Saturday, 1 December 2012

Book 76 of 2012: A Dictionary of English Down the Ages

The last two OU courses I've studied have been linguistics-based and I've discovered that it's something that really interests me. So when I wanted to make up a Book People order for free delivery the set of four 'dictionaries' I spotted seemed perfect. I started with what I thought was the first of the four, Dictionary of English Through the Ages (the others are dictionaries of word origins, proverbs and idioms), it actually turns out that it's the fourth of the set but as far as I can tell they can be read in any order.
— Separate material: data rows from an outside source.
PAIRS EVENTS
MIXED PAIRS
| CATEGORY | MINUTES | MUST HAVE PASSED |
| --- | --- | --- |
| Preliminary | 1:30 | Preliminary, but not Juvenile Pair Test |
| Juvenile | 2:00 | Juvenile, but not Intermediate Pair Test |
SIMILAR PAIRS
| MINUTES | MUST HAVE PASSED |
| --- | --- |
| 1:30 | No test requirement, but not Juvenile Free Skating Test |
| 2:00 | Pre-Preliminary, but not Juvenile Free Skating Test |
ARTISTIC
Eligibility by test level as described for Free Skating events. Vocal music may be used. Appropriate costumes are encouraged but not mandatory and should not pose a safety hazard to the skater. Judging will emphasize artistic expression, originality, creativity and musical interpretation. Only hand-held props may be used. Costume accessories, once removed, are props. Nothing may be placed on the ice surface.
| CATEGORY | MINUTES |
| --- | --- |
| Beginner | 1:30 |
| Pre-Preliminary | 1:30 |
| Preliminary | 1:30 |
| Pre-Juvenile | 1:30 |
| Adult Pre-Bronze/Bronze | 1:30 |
It's basically a book looking at when and why certain words entered the English language, and rather than going about it in alphabetical order, it's presented as a sort of timeline of the UK (with events from around the world included where they've given words to English).

 
It was quite surprising to learn just how old some of the words that we use everyday are. It started in 1066 and worked forwards up to the 1990s and the only one that wasn't familiar to me was 'quisling'. Other words surprised me by being relatively modern when I would have expected them to be older. It also showed words that are linked by a common root word which you might not have guessed came for the same origin, like cinnamon and cannon (coming from a word meaning 'tube').

The book was well laid out with a little bit of information about the year or events that were being covered and then the word would be looked at. Those sections would cover where the word came from, how it was used, how it's meaning has changed as well as any quotes which were about the word or used it.
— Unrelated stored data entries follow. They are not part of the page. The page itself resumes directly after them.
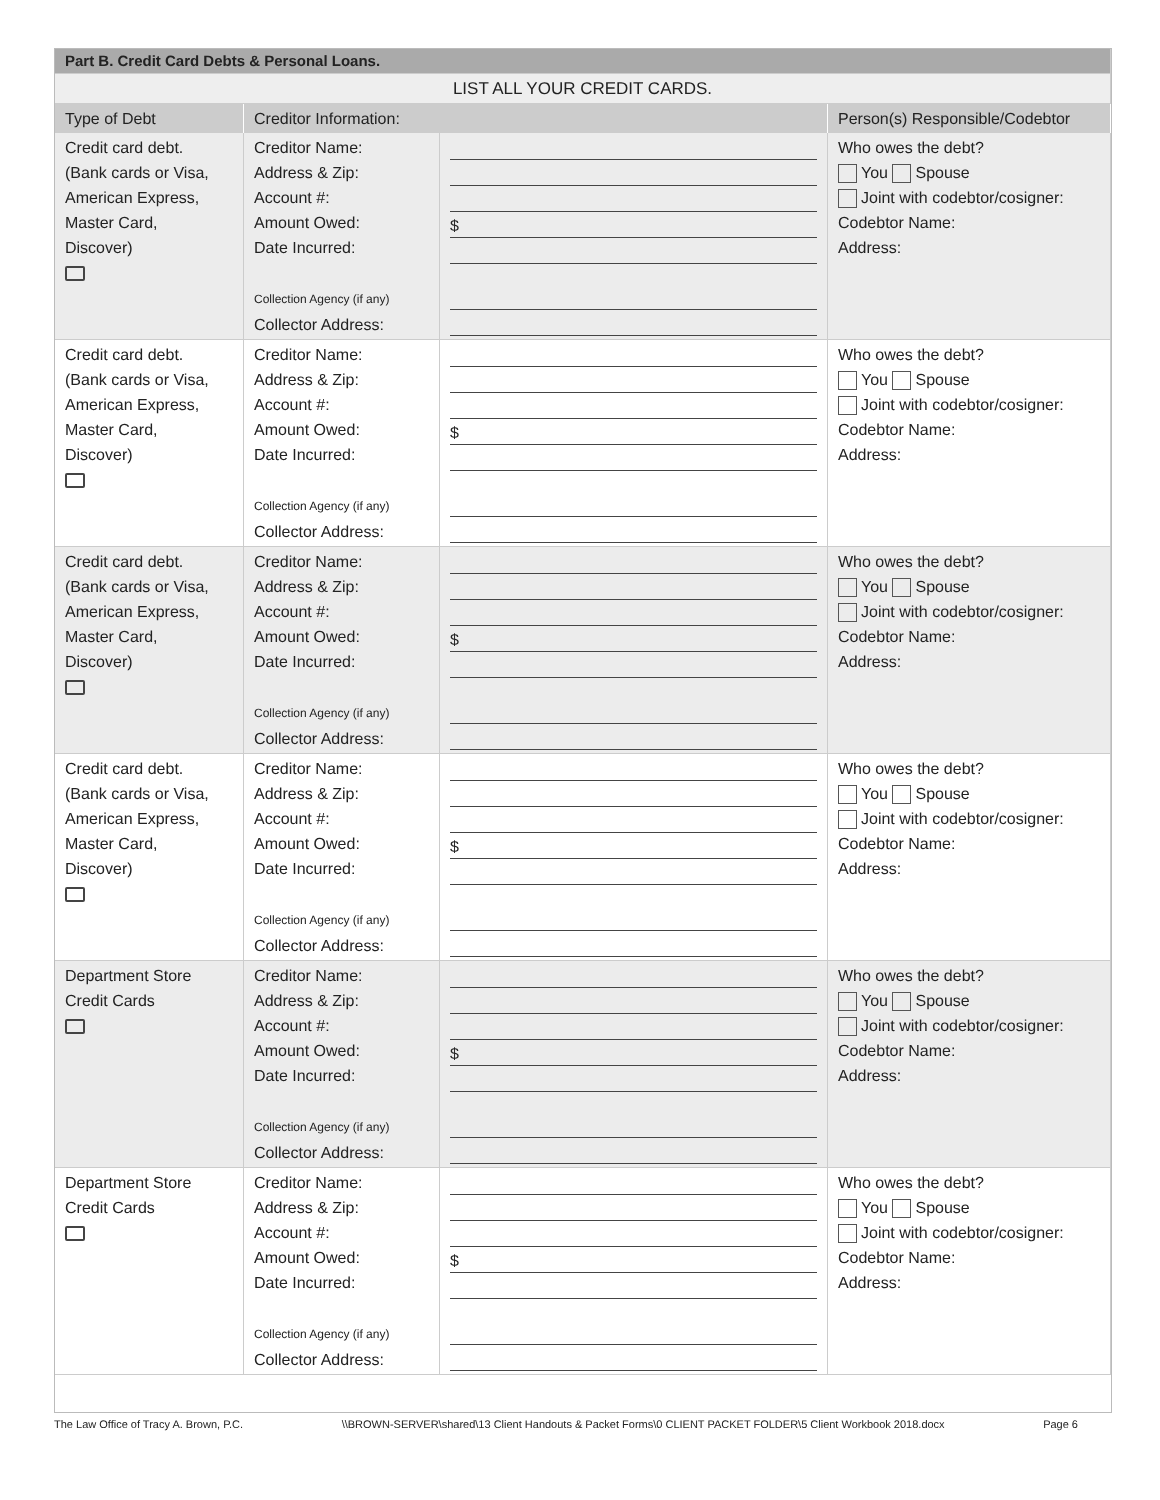| Part B. Credit Card Debts & Personal Loans. | | | |
| LIST ALL YOUR CREDIT CARDS. | | | |
| Type of Debt | Creditor Information: | | Person(s) Responsible/Codebtor |
| Credit card debt. (Bank cards or Visa, American Express, Master Card, Discover) | Creditor Name: Address & Zip: Account #: Amount Owed: Date Incurred: Collection Agency (if any) Collector Address: | $ | Who owes the debt? You Spouse Joint with codebtor/cosigner: Codebtor Name: Address: |
| Credit card debt. (Bank cards or Visa, American Express, Master Card, Discover) | Creditor Name: Address & Zip: Account #: Amount Owed: Date Incurred: Collection Agency (if any) Collector Address: | $ | Who owes the debt? You Spouse Joint with codebtor/cosigner: Codebtor Name: Address: |
| Credit card debt. (Bank cards or Visa, American Express, Master Card, Discover) | Creditor Name: Address & Zip: Account #: Amount Owed: Date Incurred: Collection Agency (if any) Collector Address: | $ | Who owes the debt? You Spouse Joint with codebtor/cosigner: Codebtor Name: Address: |
| Credit card debt. (Bank cards or Visa, American Express, Master Card, Discover) | Creditor Name: Address & Zip: Account #: Amount Owed: Date Incurred: Collection Agency (if any) Collector Address: | $ | Who owes the debt? You Spouse Joint with codebtor/cosigner: Codebtor Name: Address: |
| Department Store Credit Cards | Creditor Name: Address & Zip: Account #: Amount Owed: Date Incurred: Collection Agency (if any) Collector Address: | $ | Who owes the debt? You Spouse Joint with codebtor/cosigner: Codebtor Name: Address: |
| Department Store Credit Cards | Creditor Name: Address & Zip: Account #: Amount Owed: Date Incurred: Collection Agency (if any) Collector Address: | $ | Who owes the debt? You Spouse Joint with codebtor/cosigner: Codebtor Name: Address: |
The Law Office of Tracy A. Brown, P.C. \\BROWN-SERVER\shared\13 Client Handouts & Packet Forms\0 CLIENT PACKET FOLDER\5 Client Workbook 2018.docx Page 6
There was a bit of humour in it, though honestly I was expecting a bit more. At times some sections came across as a bit dry and dusty, especially if it was about something that I wasn't particularly interested in (like cricket which seems to have given us quite a few words). When there were humorous bits, they were funny, it's just a shame there weren't a few more of them.
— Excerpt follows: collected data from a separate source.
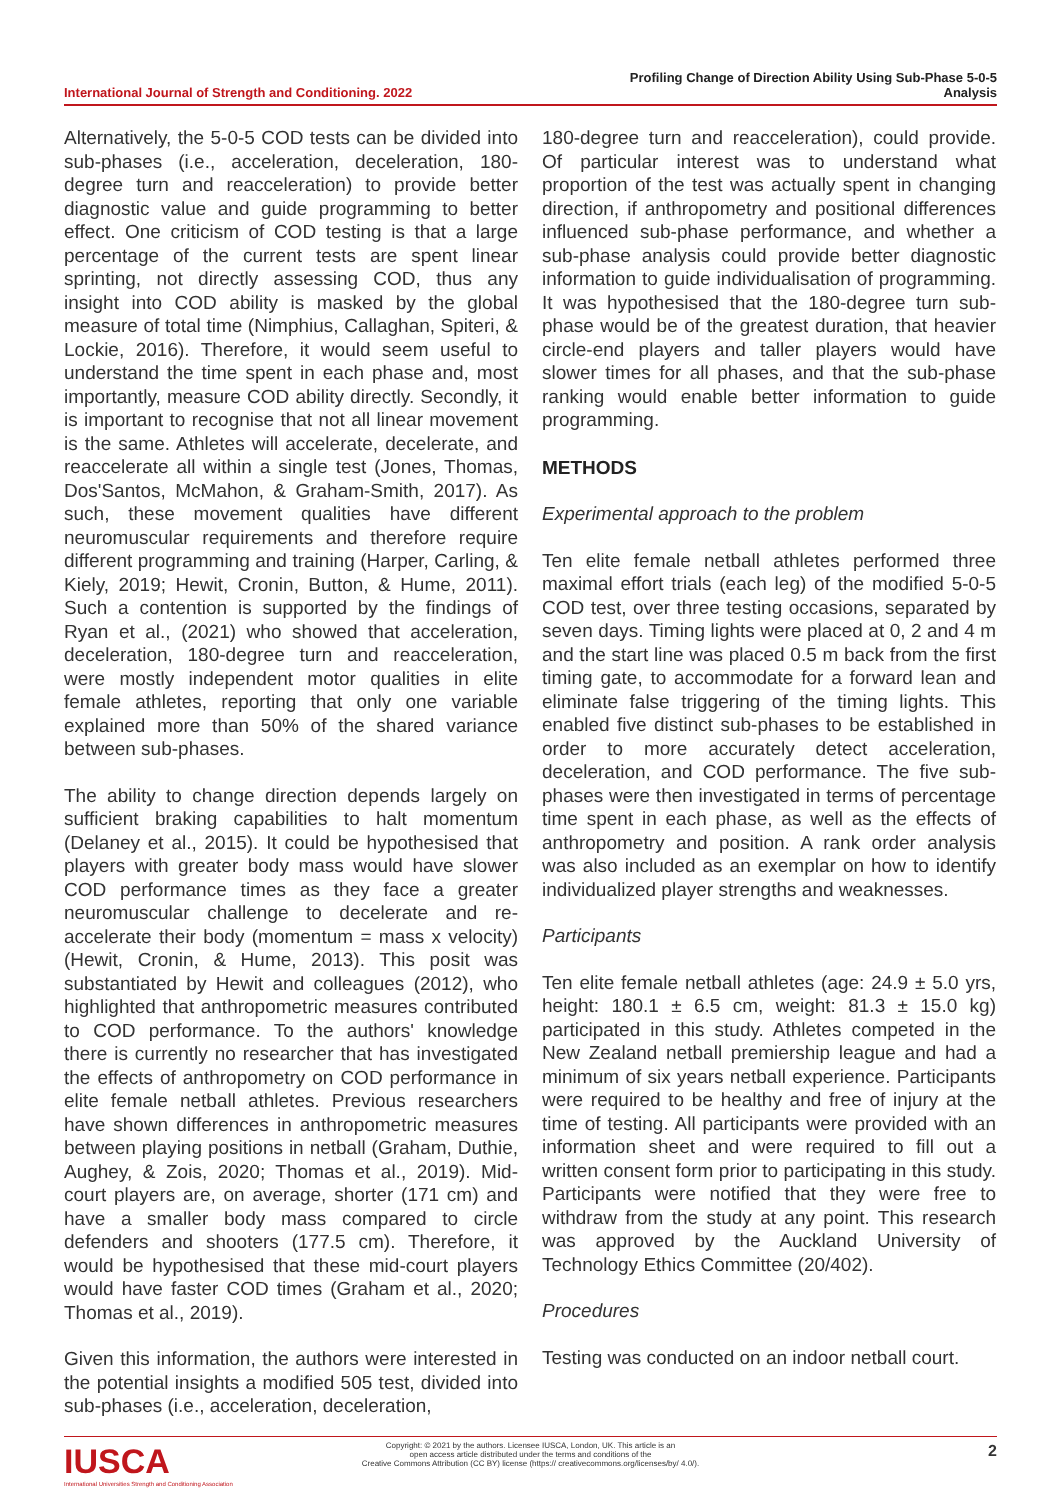International Journal of Strength and Conditioning. 2022
Profiling Change of Direction Ability Using Sub-Phase 5-0-5
Analysis
Alternatively, the 5-0-5 COD tests can be divided into sub-phases (i.e., acceleration, deceleration, 180-degree turn and reacceleration) to provide better diagnostic value and guide programming to better effect. One criticism of COD testing is that a large percentage of the current tests are spent linear sprinting, not directly assessing COD, thus any insight into COD ability is masked by the global measure of total time (Nimphius, Callaghan, Spiteri, & Lockie, 2016). Therefore, it would seem useful to understand the time spent in each phase and, most importantly, measure COD ability directly. Secondly, it is important to recognise that not all linear movement is the same. Athletes will accelerate, decelerate, and reaccelerate all within a single test (Jones, Thomas, Dos'Santos, McMahon, & Graham-Smith, 2017). As such, these movement qualities have different neuromuscular requirements and therefore require different programming and training (Harper, Carling, & Kiely, 2019; Hewit, Cronin, Button, & Hume, 2011). Such a contention is supported by the findings of Ryan et al., (2021) who showed that acceleration, deceleration, 180-degree turn and reacceleration, were mostly independent motor qualities in elite female athletes, reporting that only one variable explained more than 50% of the shared variance between sub-phases.
The ability to change direction depends largely on sufficient braking capabilities to halt momentum (Delaney et al., 2015). It could be hypothesised that players with greater body mass would have slower COD performance times as they face a greater neuromuscular challenge to decelerate and re-accelerate their body (momentum = mass x velocity) (Hewit, Cronin, & Hume, 2013). This posit was substantiated by Hewit and colleagues (2012), who highlighted that anthropometric measures contributed to COD performance. To the authors' knowledge there is currently no researcher that has investigated the effects of anthropometry on COD performance in elite female netball athletes. Previous researchers have shown differences in anthropometric measures between playing positions in netball (Graham, Duthie, Aughey, & Zois, 2020; Thomas et al., 2019). Mid-court players are, on average, shorter (171 cm) and have a smaller body mass compared to circle defenders and shooters (177.5 cm). Therefore, it would be hypothesised that these mid-court players would have faster COD times (Graham et al., 2020; Thomas et al., 2019).
Given this information, the authors were interested in the potential insights a modified 505 test, divided into sub-phases (i.e., acceleration, deceleration,
180-degree turn and reacceleration), could provide. Of particular interest was to understand what proportion of the test was actually spent in changing direction, if anthropometry and positional differences influenced sub-phase performance, and whether a sub-phase analysis could provide better diagnostic information to guide individualisation of programming. It was hypothesised that the 180-degree turn sub-phase would be of the greatest duration, that heavier circle-end players and taller players would have slower times for all phases, and that the sub-phase ranking would enable better information to guide programming.
METHODS
Experimental approach to the problem
Ten elite female netball athletes performed three maximal effort trials (each leg) of the modified 5-0-5 COD test, over three testing occasions, separated by seven days. Timing lights were placed at 0, 2 and 4 m and the start line was placed 0.5 m back from the first timing gate, to accommodate for a forward lean and eliminate false triggering of the timing lights. This enabled five distinct sub-phases to be established in order to more accurately detect acceleration, deceleration, and COD performance. The five sub-phases were then investigated in terms of percentage time spent in each phase, as well as the effects of anthropometry and position. A rank order analysis was also included as an exemplar on how to identify individualized player strengths and weaknesses.
Participants
Ten elite female netball athletes (age: 24.9 ± 5.0 yrs, height: 180.1 ± 6.5 cm, weight: 81.3 ± 15.0 kg) participated in this study. Athletes competed in the New Zealand netball premiership league and had a minimum of six years netball experience. Participants were required to be healthy and free of injury at the time of testing. All participants were provided with an information sheet and were required to fill out a written consent form prior to participating in this study. Participants were notified that they were free to withdraw from the study at any point. This research was approved by the Auckland University of Technology Ethics Committee (20/402).
Procedures
Testing was conducted on an indoor netball court.
Copyright: © 2021 by the authors. Licensee IUSCA, London, UK. This article is an
open access article distributed under the terms and conditions of the
Creative Commons Attribution (CC BY) license (https:// creativecommons.org/licenses/by/ 4.0/).
IUSCA
International Universities Strength and Conditioning Association
2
One thing that the book could have benefitted from was a pronunciation guide. Based on other books I've read I was able to guess at how some words would've been pronounced, but something which cleared up exactly how to say them would've been good.

I really wish I'd had this when I was doing my course on the history of English; I could've made reference to it in several of my assignments. I'm quite interested to see what's in the other three books in the set.         
"Known originally as burnsides, by the 1880s the alternative sideburns was also current, since the hair was on the sides of the face, and this is now the modern English term."